Es ist wohl fast schon vergessen: Bis heute betreibt der Auslandsrundfunk der USA ganz im Süden von Hessen, bei Biblis und bei Lampertheim, zwei Kurzwellenstationen. Inzwischen stellt sich aber konkret die Frage, wie lange das noch so sein wird.

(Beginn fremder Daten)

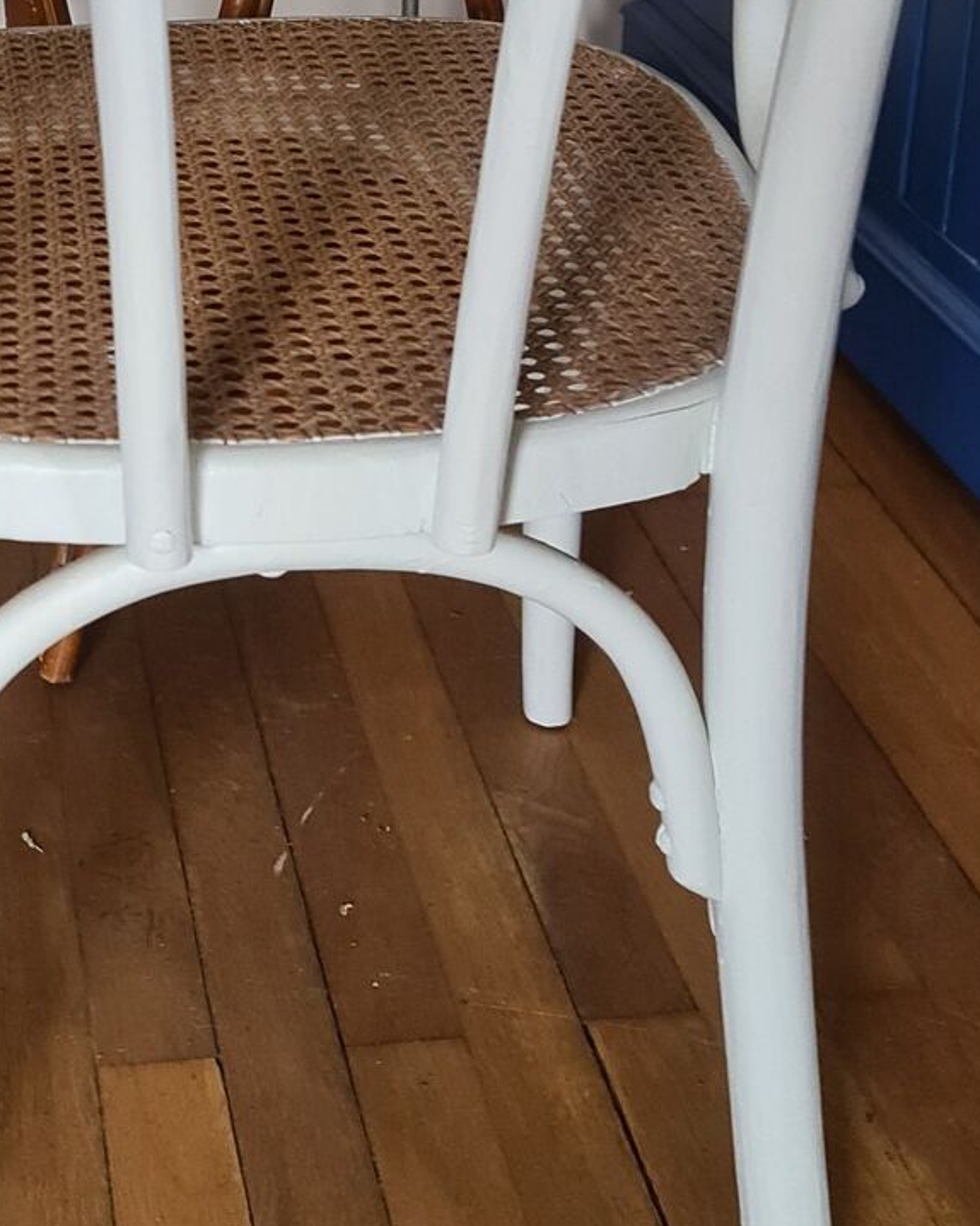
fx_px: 2466
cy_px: 130
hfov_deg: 22.3
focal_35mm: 68
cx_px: 289
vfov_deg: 27.0
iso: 320
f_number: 1.8
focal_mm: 7
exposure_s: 1/100
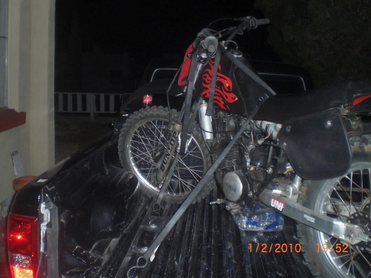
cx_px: 186
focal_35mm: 38
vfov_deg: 37.7
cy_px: 139
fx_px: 407
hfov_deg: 49.0
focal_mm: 6.3
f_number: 3.1
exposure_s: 1/60
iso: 200
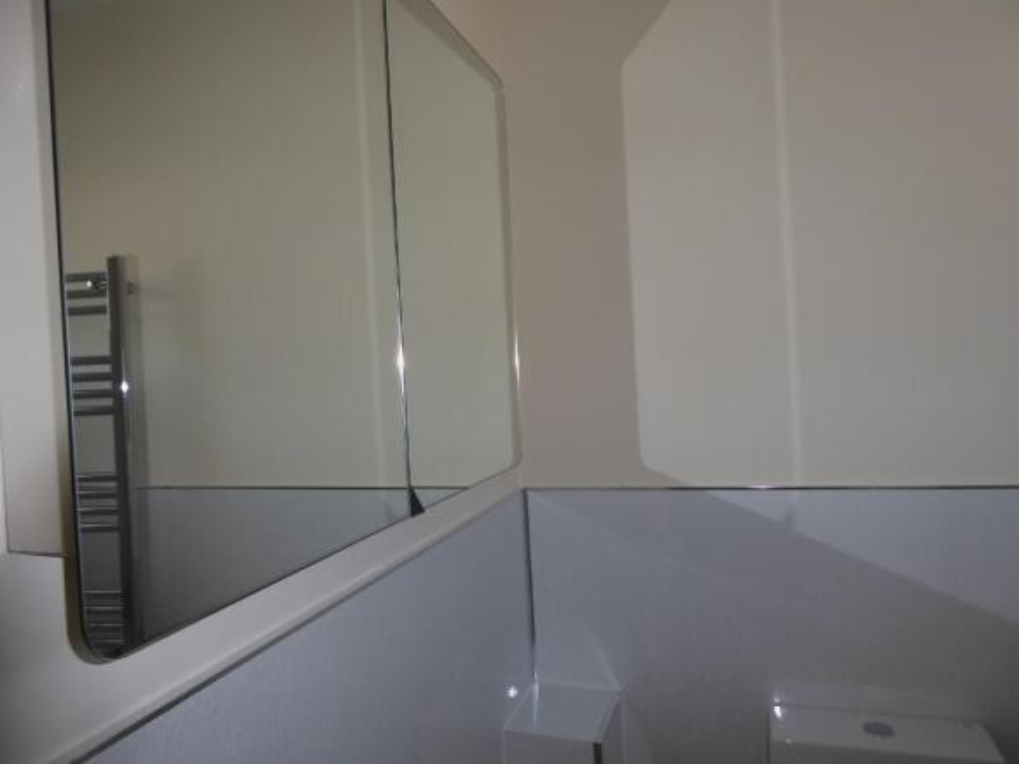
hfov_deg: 71.6
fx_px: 706
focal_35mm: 24
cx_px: 510
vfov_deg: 56.8
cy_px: 382
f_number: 3.3
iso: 100
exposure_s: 1/60
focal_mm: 4.3
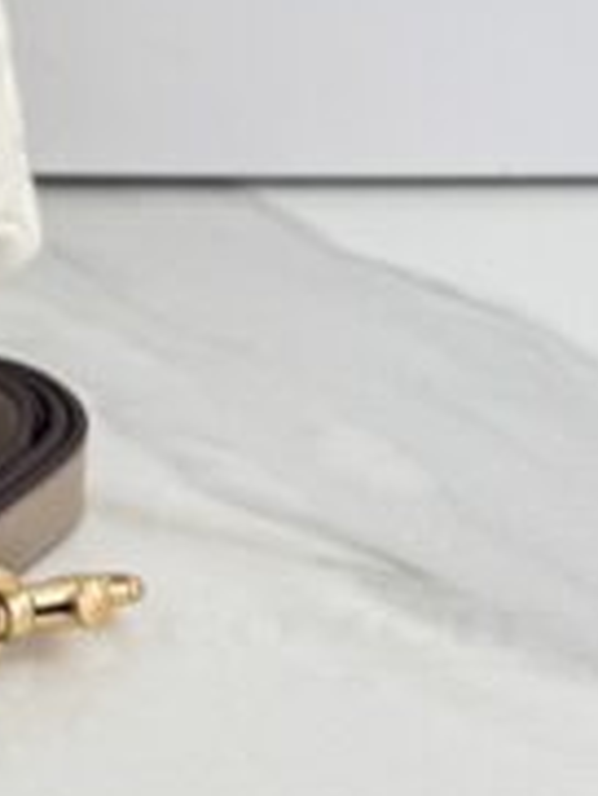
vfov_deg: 16.5
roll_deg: +0.8
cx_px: -580
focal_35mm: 106
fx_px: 2439
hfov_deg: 12.4
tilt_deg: -9.6
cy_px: -479
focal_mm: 6.76
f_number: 1.78
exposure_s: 1/539
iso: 80
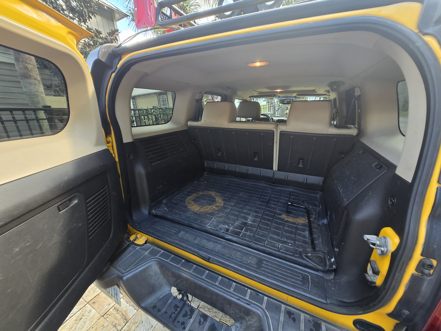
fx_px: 166
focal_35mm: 13
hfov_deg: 106.2
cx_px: 220
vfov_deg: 89.9
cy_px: 166
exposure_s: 1/60
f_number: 2.2
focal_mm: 1.7
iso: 50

Vor einem Jahr gab es in Biblis noch 32,5 und in Lampertheim 39 Frequenzstunden am Tag. Im Winterhalbjahr 2024/25 ist das Betriebsprogramm auf diesen Rest geschrumpft:

Biblis
07.30-21.30 Uhr: 12005 kHz; RFE/RL Iran
11.00-14.00 Uhr: 17880 kHz; VOA Pakistan
15.00-16.00 Uhr: 15270 kHz; VOA Kurdisch
15.00-17.00 Uhr: 11965 kHz; RFE/RL Turkmenistan
17.00-20.00 Uhr: 7495 kHz; VOA Paschtun.
18.00-19.00 Uhr: 7475, 9820 kHz; VOA Kurdisch

Lampertheim
04.30-05.00 Uhr: 9825 kHz; VOA Somalia
11.30-12.00 Uhr: 17775 kHz; VOA Somalia
16.00-18.00 Uhr: 13590 kHz; VOA Paschtun.
17.00-19.00 Uhr: 11905 kHz; VOA Somalia
17.30-18.00 Uhr: 11850 kHz; VOA Afghanistan
18.00-18.30 Uhr: 9975 kHz; VOA Afghanistan
18.00-19.00 Uhr: 9760 kHz; VOA Kurdisch
18.00-20.00 Uhr: 12040 kHz; VOA Äthiopien
20.00-21.00 Uhr: 13590 kHz; VOA Englisch

Bei den mit der Sendesprache Paschtunisch bezeichneten Ausstrahlungen handelt es sich um ein gesondertes Programm für das Siedlungsgebiet dieser Ethnie in Pakistan, entlang des nordwestlichen Abschnitts der Grenze zu Afghanistan.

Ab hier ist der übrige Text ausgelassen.